The budget has made an effort to simplify tax collection by proposing threshold and rate changes in tax collected at source (TCS), offering significant relief to overseas travellers, parents with children pursuing foreign education and those going for medical treatment.TCS on education and medical remittances has been lowered to 2% from 5%. Foreign tour packages will also attract a 2% rate instead of 5% (less than ₹10 lakh) and 20% (beyond ₹10 lakh).
According to Adhil Shetty, CEO of BankBazaar, this will “ease upfront cash-flow pressure and improve affordability”. While the ₹10 lakh threshold continues for education and medical remittances, it has been removed for overseas tour packages. For example, a family spending ₹15 lakh on a foreign holiday would earlier pay ₹3 lakh (20%) as TCS, which now falls to ₹30,000. Similarly, if the spending was ₹8 lakh, The TCS would have been ₹40,000 (5%) compared to just ₹16,000 now.

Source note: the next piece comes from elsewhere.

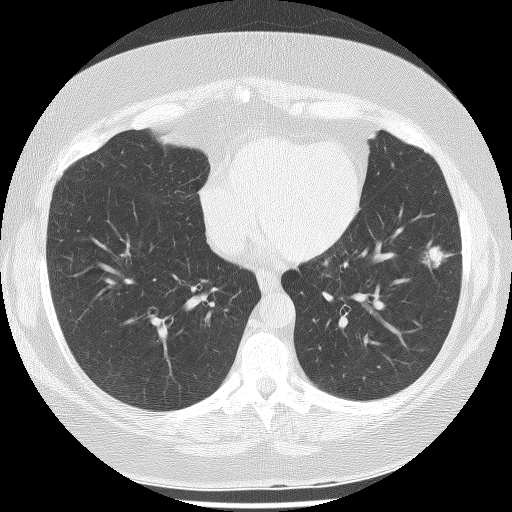
Axial slice from a low-dose chest CT screening exam. First (baseline) screen. Lung window (W 1500 / L -600 HU). Lung (sharp) reconstruction kernel (BONE). Slice 134 of 233 in the series. 512 × 512 image matrix, field of view 340 × 340 mm. Female, age 56 years at enrolment. Former smoker at enrolment.
Expert reader's lesion annotation, bounding box <391,225,464,286> (left, top, right, bottom; pixels). The exam's reader record, not a measurement of the box and not confirmed to be the same lesion: non-calcified nodule or mass ≥4 mm, left lower lobe, 22 × 17 mm, spiculated (stellate) margins, soft tissue attenuation. Official screen result: positive, change unspecified: nodule(s) >= 4 mm or enlarging nodule(s), mass(es), or other non-specific abnormalities suspicious for lung cancer. Lung cancer was diagnosed 63 days after this screen: bronchiolo-alveolar adenocarcinoma, NOS, left lower lobe, stage IA (AJCC 6th edition), 18 mm at pathology.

Another key change affects property transactions when resident Indian buy from non-resident ones. Resident buyers can now deduct TDS on purchases of immovable property from non-residents using only their PAN-based challan, without needing a separate tax deduction and collection account number (TAN). This relaxation applies to resident individuals and Hindu Undivided Families, who were earlier required to obtain a TAN even for a one-time property transaction.